11 Not long ago a field guide to birds of the northeastern United States mis-identified a species of bird as indigent to Massachussetts. Asked to account for the error, the author claimed that such a bird was mentioned in an Updike novel set in that state, and—since Updike was known to be fastidious in his details—he took the bird to be factual. Updike reminded this reader that he was a fiction writer. “I’m precise,” he said, “but I’m not always accurate.” This nicely illustrates what I mean by authenticating detail.

12 See Meditations # 16–18.

13 Distinguishing plot from story, E.M. Forster gives this example: “The King died and then the Queen died is a story. The King died, and then the Queen died of grief is a plot.” Though it serves to illustrate the concept of plot, the Queen’s death by grief is a sentimentally motivated action and therefore melodramatic. In real life who dies purely of a broken heart? Not even Theo van Gogh, brother of the famous painter—who died, legend has it, “of grief” six months after his brother’s suicide.

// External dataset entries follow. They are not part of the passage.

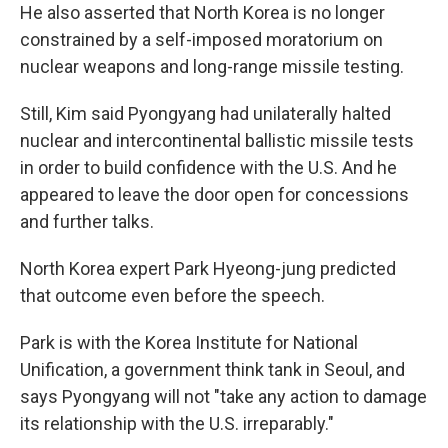
He also asserted that North Korea is no longer
constrained by a self-imposed moratorium on
nuclear weapons and long-range missile testing.
Still, Kim said Pyongyang had unilaterally halted
nuclear and intercontinental ballistic missile tests
in order to build confidence with the U.S. And he
appeared to leave the door open for concessions
and further talks.
North Korea expert Park Hyeong-jung predicted
that outcome even before the speech.
Park is with the Korea Institute for National
Unification, a government think tank in Seoul, and
says Pyongyang will not "take any action to damage
its relationship with the U.S. irreparably."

In fact the brothers were as united by syphilis as by fraternal devotion. Both carried the disease; it’s probably what drove Vincent mad. And though grief may have hastened Theo’s death, the Treponema pallidum spirochete is what finally killed him.

14 For one of the best death scenes in literature read Stoner, by John Williams.

15 To have this mentally challenged character actually be guilty of murder would break a cardinal rule of sentimentality, which requires adherence to the expectations created by the prior versions of a similar story.

16 From his novel Sick Friends.

17 Despite Shelley’s best efforts to imbue her book with authenticity, a majority of reviewers rejected its fantastic premise. One review called it “a tissue of horrible and disgusting absurdity.”

18 Women especially are turned off by Miller—wrongly, I think, for they take his crude, blustering bravado at face value, while failing to see the vulnerable romanticist it masks.

19 The examples above, you’ll note, are all by men. The impulse to shameless autobiography has claimed far fewer women. Lady Caroline Lamb’s Glenarvon (1816) chronicles her affair with Lord Byron; Sylvia Plath’s The Bell Jar relates a young woman’s mental breakdown. When women write about themselves, as did Colette and Anaïs Nin, they tend to use more subterfuge and discretion. Nin does so even in her supposedly “private” diaries— where her “frank” descriptions are aimed mostly outward at others while she reserves the role of objective observer for herself.

20 A Scottish novelist (1925–1984) whose novel, Cain’s Book, is a forgotten masterpiece.

21 In describing their own physical features, narrators typically resort to reflecting surfaces: hence the proliferation of mirrors in first-person stories.